No group of believers has more reason to be sure of its own good sense than today’s professional scientists. There is, or should be, no mystery about why it is always more rational to believe in science than in anything else, because this is true merely by definition. What makes a method of enquiry count as scientific is not that it employs microscopes, rats, computers or people in stained white coats, but that it seeks to test itself at every turn. If a method is as rigorous and cautious as it can be, it counts as good science; if it isn’t, it doesn’t. Yet this fact sets a puzzle. If science is careful scepticism writ large, shouldn’t a scientific cast of mind require one to be sceptical of science itself?There is no full-blown logical paradox here. If a claim is ambitious, people should indeed tread warily around it, even if it comes from scientists; it does not follow that they should be sceptical of the scientific method itself. But there is an awkward public-relations challenge for any champion of hard-nosed science. When scientists confront the deniers of evolution, or the devotees of homeopathic medicine, or people who believe that childhood vaccinations cause autism—all of whom are as demonstrably mistaken as anyone can be—they understandably fight shy of revealing just how riddled with error and misleading information the everyday business of science actually is. When you paint yourself as a defender of the truth, it helps to keep quiet about how often you are wrong.…At the end of her book “Science: A Four Thousand Year History” (2009), Patricia Fara of Cambridge University wrote that “there can be no cast-iron guarantee that the cutting-edge science of today will not represent the discredited alchemy of tomorrow”. This is surely an understatement. If the past is any guide—and what else could be?—plenty of today’s science will be discredited in future. There is no reason to think that today’s practitioners are uniquely immune to the misconceptions, hasty generalisations, fads and hubris that marked most of their predecessors.…Happily, there is another way out of the impasse between fallible science and even-more-fallible non-science. The contest is not a zero-sum game: the shortcomings of science do not make it rational to believe cranks instead. It’s a fair bet that many of today’s scientific beliefs are wrong, but only your grandchildren will know which ones, and in the meantime, science is the only game in town.

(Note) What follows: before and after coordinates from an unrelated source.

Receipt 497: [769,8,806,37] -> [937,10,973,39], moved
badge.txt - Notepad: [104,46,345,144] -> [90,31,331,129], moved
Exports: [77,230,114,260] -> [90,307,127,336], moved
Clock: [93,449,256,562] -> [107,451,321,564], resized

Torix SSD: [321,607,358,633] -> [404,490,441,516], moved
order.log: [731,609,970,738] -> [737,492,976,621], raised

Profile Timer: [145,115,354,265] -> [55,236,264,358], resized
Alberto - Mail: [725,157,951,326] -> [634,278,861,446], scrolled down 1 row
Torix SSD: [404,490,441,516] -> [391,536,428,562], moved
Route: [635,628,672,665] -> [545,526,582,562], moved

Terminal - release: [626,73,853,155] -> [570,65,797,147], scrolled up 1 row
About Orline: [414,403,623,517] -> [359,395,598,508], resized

Well, yeah. Seems like an unnecessarily roundabout way of arriving at that conclusion, but okay. I’m not sure how many people there are who hold some belief in the infallibility of today’s science; I certainly don’t know any myself, and I suspect a lot of them have straw sticking out from their raggedy shirtsleeves and pantlegs in any event. Too often, though, when you hear someone placing emphasis on the imperfect nature of science, it’s being used as a way of trying to keep a foot in the door so that their preferred illogical, irrational belief can sneak back in.
You’re at some large gathering. Noisy, crowded, lots of things to pull at your attention. You hear what sounds like a familiar voice in the general din, turn and see someone through the haze and crowd, standing with her back to you, and recognize her as your friend. You decide to mischievously surprise her with a sly pinch on her ass. One close look and one stinging slap to the cheek later, you realize your mistake. If you’re René Descartes, the lesson you take away from this, and one that is for some reason treated with the utmost respect and gravity by important thinkers for centuries to come, is that your senses can be misleading and therefore can’t be trusted to give you absolute certainty. But how do we know that the senses can mislead us? By further application of the very same senses. You realized that wasn’t your friend after getting close enough to see her shocked face and hear her voice more clearly as she yelped in outrage, using the same eyes and ears that initially gave you the wrong impression. There’s no other method for obtaining that information.
In the same way, we discover our mistakes in science by continuing to apply the same standards of evidence and rationality. There is no divine revelation, no thunderclap of sudden awareness from out of nowhere that clues us in. It’s true that there is no absolute certainty (or at least no way for us to know of it, if you want to throw a bone to Kant here), but science has the reputation it does because it’s repeatedly proven itself to be the best way we know to get reliable, practical understanding of the reality we inhabit. Whatever shortcomings or failures it has to own up to do not mean the door is open to any incoherent fantasy or wishful thinking being just as epistemologically valid.